As to the media hounds now braying at the idea of hiring celebrities for the sake of publicity, which network was it that hired foul-mouthed entertainer with no anchoring experience Kathy Griffin to co-anchor its New Year's Eve coverage? Oh, yeah: CNN. Griffin teamed up with CNN star Anderson Cooper, whose resume includes stints as a child model, fill-in host for "Live with Regis and Kelly," and the reality show "The Mole."
Who's afraid of Joe the Journalist? Unlike Phillips, I do not begrudge anyone an unconventional path to journalism. On the Internet, conservative bloggers with full-time day jobs have done incredible investigative work without a journalism school credit to their names. So have independent war correspondents like Michael Totten (blogger) and Michael Yon (Special Forces veteran).
Groupthink, credential fetishism and the Sorbonne mentality have turned national newsrooms into stale echo chambers. For all its self-aggrandizing paeans to "diversity," mainstream American journalism remains one of the most intellectually and ideologically monochrome sectors of the public square.
Territorial liberal journalism gurus have attempted to de-legitimize unorthodox practitioners of their trade by redefining "journalism" based on content. If a conservative writer breaks news harmful to their presidential pick or contrary to their worldview, it's a "hit piece," not investigative reporting. If a conservative website interviews newsmakers or provides original legislative analysis, it's "propaganda," not explanatory or expository journalism. Thus, the myth that conservatives don't "do journalism" persists. By their definition, we never can.
Joe the Plumber's new gig is an affront to the Fraternal Order of The Professional Journalist because it underscores hard truths: An Ivy League journalism degree does not a truth-teller make.
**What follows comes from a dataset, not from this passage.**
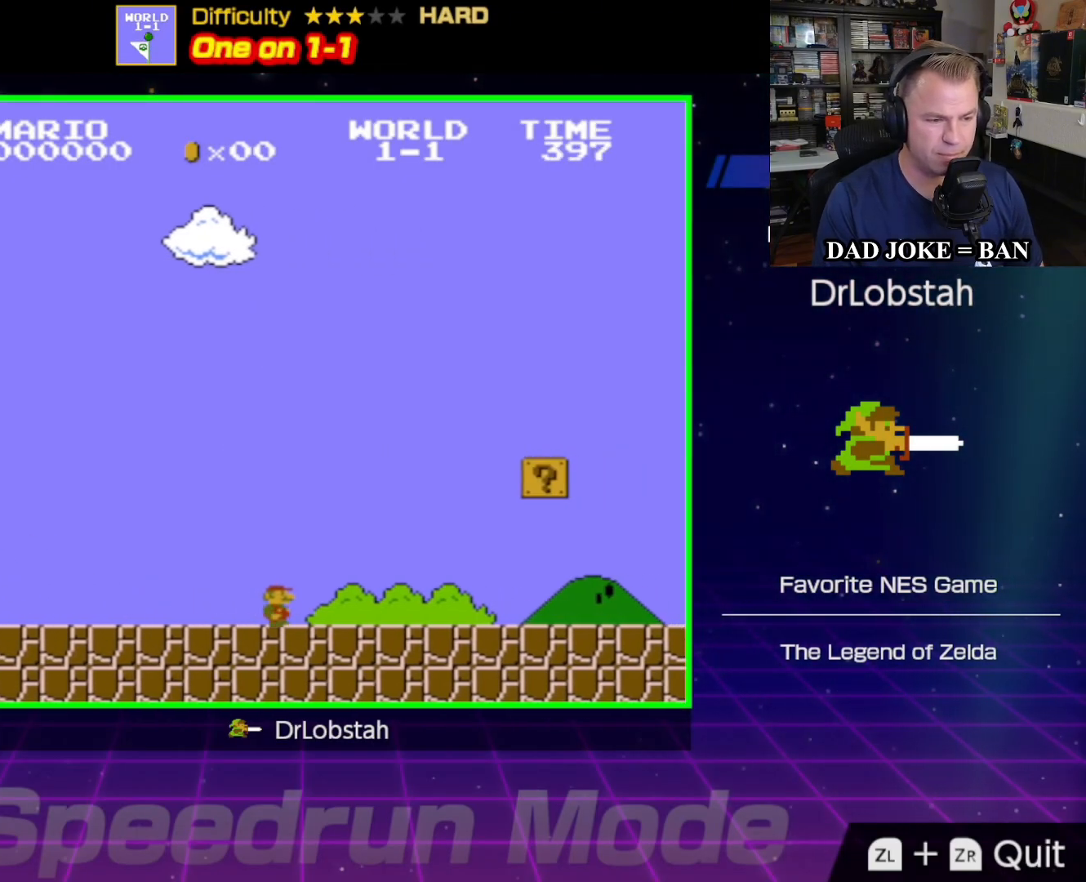
{"buttons": ["B", "DPAD_RIGHT"], "events": []}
International war broadcasting experience does not a truth-seeker make. Look at Pulitzer Prize-winning Washington Post fabulist Janet Cooke. Or New York Times fiction writer Jayson Blair. Or Boston Globe fabricators Patricia Smith and Mike Barnicle. Or former CBS News Captain Queeg Dan Rather.
Or closer to the action in Gaza, witness the veteran editors of Reuters photographer Adnan Hajj, who succeeded in peddling Photoshopped images of fake smoke billows and flares over Beirut in 2006 before bloggers blew the whistle.
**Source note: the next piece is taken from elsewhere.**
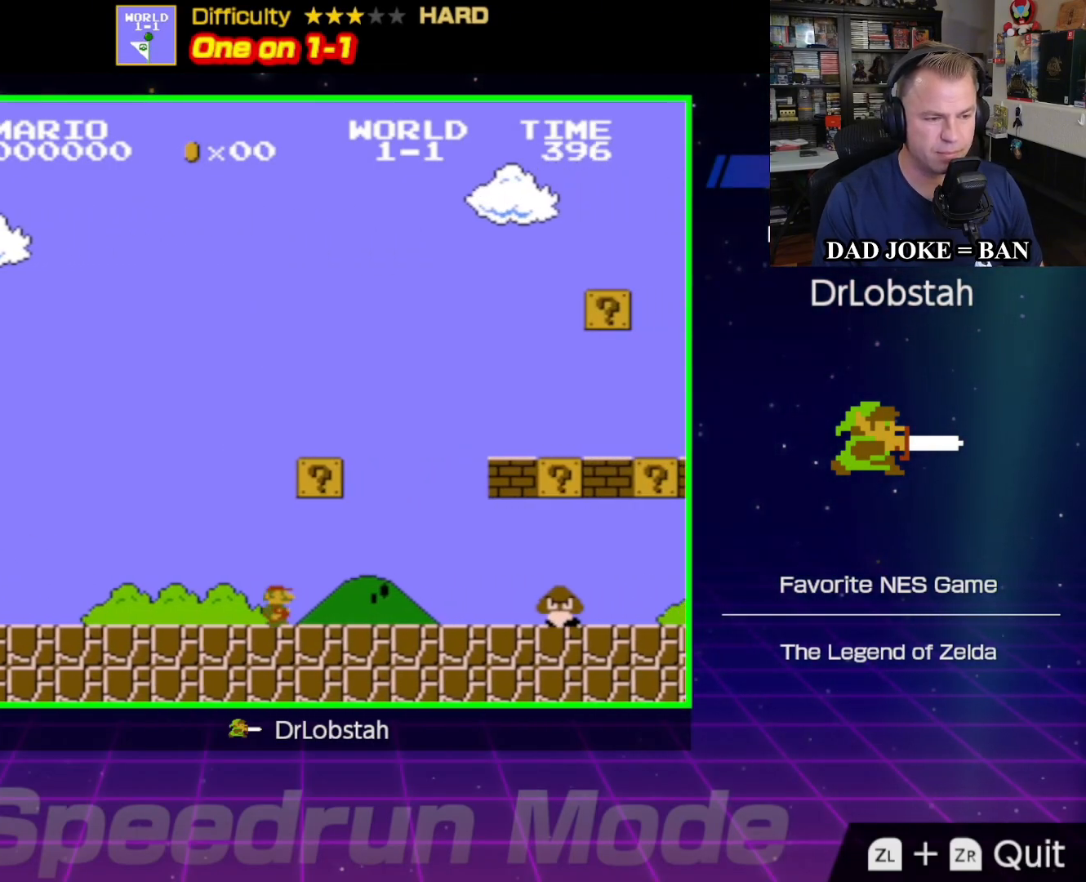
{"buttons": ["B", "DPAD_RIGHT"], "events": [[133, "A", "down"], [400, "A", "up"]]}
Or consider the Hamas sympathizers at France 2. The international TV network was forced to apologize this week for its false story on Israel's military operations. Independent French bloggers showed that France 2 used an old 2005 amateur video of Palestinian casualties from an accidental Hamas truck explosion and passed it off as current footage demonstrating the violence in Gaza. France 2 was the same professional media outlet that aired a bogus September 2000 report blaming the Israeli army for the shooting death of a Palestinian boy, Mohammed al-Dura.
Joe the Plumber-Turned-Reporter can't do any more to harm journalistic credibility than the "credible journalists" have already done.